Text under study –

══════

Re: [Qemu-devel] [qemu-s390x] [PATCH v3 2/2] s390x/pci: Unplug remaining devices on pcihost reset

From: Pierre Morel <pmorel@linux.ibm.com>
To: David Hildenbrand <david@redhat.com>,
	Collin Walling <walling@linux.ibm.com>,
	Cornelia Huck <cohuck@redhat.com>,
	Christian Borntraeger <borntraeger@de.ibm.com>
Cc: Thomas Huth <thuth@redhat.com>,
	qemu-s390x@nongnu.org, qemu-devel@nongnu.org,
	Richard Henderson <rth@twiddle.net>
Subject: Re: [Qemu-devel] [qemu-s390x] [PATCH v3 2/2] s390x/pci: Unplug remaining devices on pcihost reset
Date: Tue, 29 Jan 2019 17:50:25 +0100	[thread overview]
Message-ID: <f9959c97-463e-9681-46ef-19ea728c2025@linux.ibm.com> (raw)
In-Reply-To: <accf8243-1100-117b-9bae-899537bf433c@redhat.com>

On 29/01/2019 16:11, David Hildenbrand wrote:
> On 29.01.19 14:50, Pierre Morel wrote:
>> On 29/01/2019 11:24, David Hildenbrand wrote:
>>>>>> I'm wondering what the architecture says regarding those events -- can
>>>>>> someone with access to the documentation comment?
>>>>>
>>>>> Ping. Any comments from the IBM folks?
>>
>> Hi,
>>
>> Sorry to have wait so long.
>> At least Collin was faster.
>>
>>>>>
>>>>
>>>>
>>>> So the idea here is that if we have a PCI device that is the process of
>>>> being deconfigured and we are also in the middle of a reset, then let's
>>>> accelerate deconfiguring of the PCI device during the reset. Makes sense.
>>
>> to me too.
>> However, how do we ensure that the guest got time to respond to the
>> first deconfigure request?
> 
> 30 seconds, then the reboot. On a reboot, I don't see why we should give
> a guest more time. "It's dead", rip out the card as the guest refused to
> hand it back. (maybe it crashed! but after a reboot the guest state is
> reset and baught back to life)

I agree that 30 seconds is way enough,
also agree that in most cases the guest is dead.

══════

Information shown –
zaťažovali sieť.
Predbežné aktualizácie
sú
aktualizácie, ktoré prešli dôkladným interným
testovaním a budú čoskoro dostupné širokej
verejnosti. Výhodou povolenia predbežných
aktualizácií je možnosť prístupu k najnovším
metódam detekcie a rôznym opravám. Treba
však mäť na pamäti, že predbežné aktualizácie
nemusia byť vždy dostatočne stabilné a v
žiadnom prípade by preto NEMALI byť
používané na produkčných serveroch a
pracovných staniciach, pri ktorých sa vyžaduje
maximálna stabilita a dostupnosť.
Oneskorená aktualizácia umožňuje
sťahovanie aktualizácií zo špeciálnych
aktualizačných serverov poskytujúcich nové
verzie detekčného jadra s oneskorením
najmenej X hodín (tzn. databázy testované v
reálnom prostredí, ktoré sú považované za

══════

Exercise details – Transcribe the passage of the mailing-list message on unplugging PCI devices at reset between "In-Reply-To: <accf8243-1100-117b-9bae-899537bf433c@redhat.com>" and "the IBM folks?", inclusive.

Solution to this task –
In-Reply-To: <accf8243-1100-117b-9bae-899537bf433c@redhat.com>

On 29/01/2019 16:11, David Hildenbrand wrote:
> On 29.01.19 14:50, Pierre Morel wrote:
>> On 29/01/2019 11:24, David Hildenbrand wrote:
>>>>>> I'm wondering what the architecture says regarding those events -- can
>>>>>> someone with access to the documentation comment?
>>>>>
>>>>> Ping. Any comments from the IBM folks?